▶ _YOUR INSTRUCTIONS_: Below are lines of data, and only some are wanted. Please repeat exactly those from the line that has "33: (839, 525, 2.85)" through the line that has "49: (840, 384, 5.65)".

▶ _SUPPLIED ENTRIES_:
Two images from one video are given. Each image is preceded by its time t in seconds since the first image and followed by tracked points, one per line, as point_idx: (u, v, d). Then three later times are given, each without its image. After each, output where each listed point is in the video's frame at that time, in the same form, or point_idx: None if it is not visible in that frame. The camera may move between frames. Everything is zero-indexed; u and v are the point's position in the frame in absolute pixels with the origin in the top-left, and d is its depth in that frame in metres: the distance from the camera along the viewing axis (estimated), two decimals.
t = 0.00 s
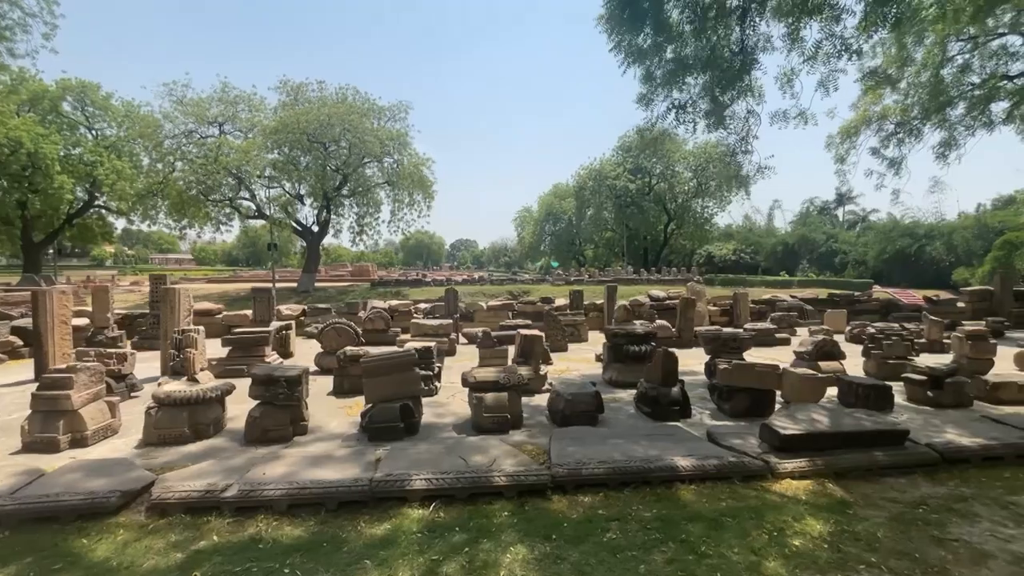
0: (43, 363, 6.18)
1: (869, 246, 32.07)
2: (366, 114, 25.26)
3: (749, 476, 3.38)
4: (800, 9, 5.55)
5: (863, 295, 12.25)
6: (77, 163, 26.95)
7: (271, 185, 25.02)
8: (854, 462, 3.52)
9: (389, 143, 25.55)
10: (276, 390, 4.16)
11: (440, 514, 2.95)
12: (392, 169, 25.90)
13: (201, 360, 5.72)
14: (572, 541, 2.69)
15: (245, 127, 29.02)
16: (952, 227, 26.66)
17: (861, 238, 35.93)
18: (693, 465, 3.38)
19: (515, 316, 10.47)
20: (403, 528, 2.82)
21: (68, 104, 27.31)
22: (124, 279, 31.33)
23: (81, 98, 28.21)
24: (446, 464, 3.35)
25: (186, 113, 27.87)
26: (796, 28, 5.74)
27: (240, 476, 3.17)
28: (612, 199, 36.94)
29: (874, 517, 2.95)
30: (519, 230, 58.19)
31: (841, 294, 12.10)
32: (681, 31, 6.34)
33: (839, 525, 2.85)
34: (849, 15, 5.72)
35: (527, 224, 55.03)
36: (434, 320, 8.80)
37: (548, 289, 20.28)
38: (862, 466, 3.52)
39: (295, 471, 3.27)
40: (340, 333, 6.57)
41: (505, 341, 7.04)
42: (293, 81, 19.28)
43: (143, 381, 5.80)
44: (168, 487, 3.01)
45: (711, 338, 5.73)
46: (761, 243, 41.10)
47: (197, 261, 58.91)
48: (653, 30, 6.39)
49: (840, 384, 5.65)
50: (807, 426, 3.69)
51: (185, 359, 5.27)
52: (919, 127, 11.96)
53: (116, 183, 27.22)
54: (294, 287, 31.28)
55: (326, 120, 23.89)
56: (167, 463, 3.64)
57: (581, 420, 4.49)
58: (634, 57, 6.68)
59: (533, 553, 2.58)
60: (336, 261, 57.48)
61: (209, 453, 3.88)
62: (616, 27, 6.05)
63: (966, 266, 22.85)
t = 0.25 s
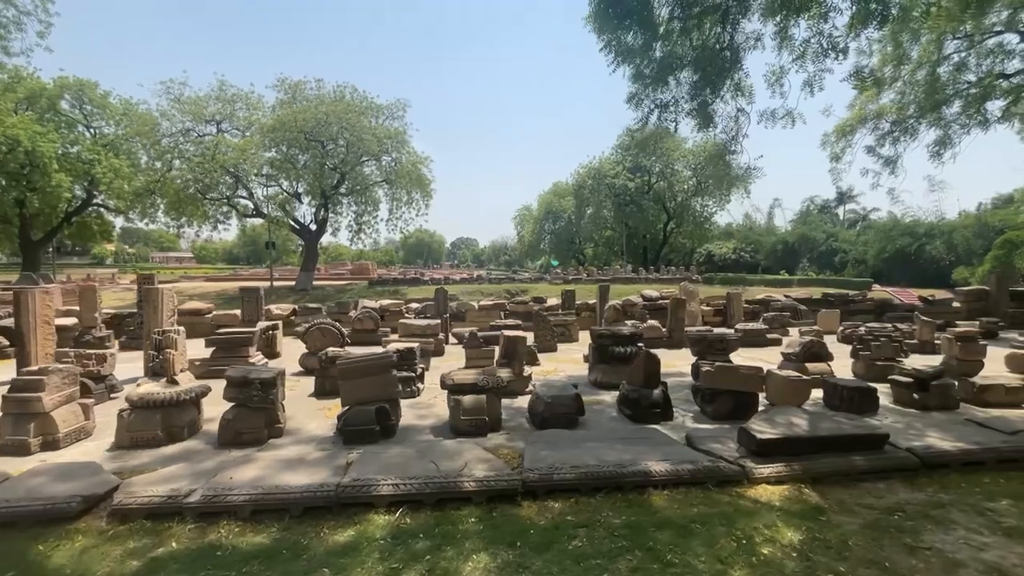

▶ _WRITTEN ANSWER_:
33: (839, 525, 2.85)
34: (849, 15, 5.72)
35: (527, 224, 55.03)
36: (434, 320, 8.80)
37: (548, 289, 20.28)
38: (862, 466, 3.52)
39: (295, 471, 3.27)
40: (340, 333, 6.57)
41: (505, 341, 7.04)
42: (293, 81, 19.28)
43: (143, 381, 5.80)
44: (168, 487, 3.01)
45: (711, 338, 5.73)
46: (761, 243, 41.10)
47: (197, 261, 58.91)
48: (653, 30, 6.39)
49: (840, 384, 5.65)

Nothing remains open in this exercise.